Sioque, Louis, Joseph
Biographie
Né vers 1795 à Saint-Omer (Pas-de-Calais). Ouvrier cordonnier chez Vaneret fabricant de socques. Il s’illustra place du Châtelet, pont Marie, marché des Prouvaires, rue Montmartre et boulevard Bonne-Nouvelle. Il ne réussit pas à faire valoir ses droits auprès de la Commission des récompenses nationales. Il déposa, le 3 juillet 1831, un dossier à la Commission des Réclamants ([ancien] IIIe arrondissement), sise 10, rue Bourg-Labbé puis 6, rue Dalayrac, afin d’obtenir la Croix de Juillet, « certain d’avoir rempli mes devoirs en brave », expliquait-il.
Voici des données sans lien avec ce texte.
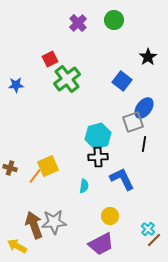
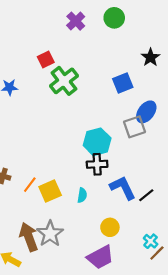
blue square: (122, 81) -> (123, 83), turned 30
black line: (144, 144) -> (146, 195), moved, turned 42
yellow square: (48, 166) -> (50, 191), moved
gray star: (54, 222) -> (50, 234), turned -30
Il était porteur du certificat suivant : « Nous, soussignés, reconnaissons que le nommé Louis, Joseph Sioque, ouvrier cordonnier, demeurant rue Joquelet n° 3, n’a pas cessé de nous accompagner dans toutes les affaires qui ont eu lieu les trois journées des 27, 28 et 29 juillet et qu’il s’y ait conduit en fidèle et brave citoyen et qu’il a combattu avec une intrépidité digne de tout éloge et qu’il n’a quitté les armes que lorsque la liberté a été établie et a mérité, par sa conduite, l’estime de tous bons Français. » Signé, le 19 novembre 1830 : Gauteron, demeurant 8, rue Joquelet, qui ajoutait reconnaître « avoir vu le sieur Louis, Joseph Sioque, les armes à la main le 29 juillet 1830 » ; Lahurte, chasseur à la 3e compagnie du 1er bataillon de la Ve légion ; Protain, Jules (voir Protain, Etienne, Jules), blessé de Juillet, demeurant 32, rue Guérin-Boisseau ; Jeansonne (voir Jeansonne, Alexandre, Louis, Théophile), « blessé d’une balle à la poitrine », demeurant 29, rue des Lombards, qui attestait avoir vu Sioque se battre ; Galibert (voir Galibert, François), demeurant 7, rue de la Boule-Rouge. Sur ce certificat, son patron ajoutait, plus tardivement, l’apostille suivante : « Je certifie que Sioque, mon ouvrier, a quitté son travail le 27 juillet au matin et n’est revenu qu’après les trois jours, muni d’armes, sabre et de tout ce qui peut justifier qu’il a aidé à la conquête de la liberté. » Signé, le 4 mars 1831 : Vaneret fabricant de socques, demeurant 14, bd Poissonnière. Sioque demeurait 3, rue Joquelet en 1830 ; 14, bd Poissonnière, chez M. Vaneret fabricant de socques, en 1831. Archives de la préfecture de police AA 414.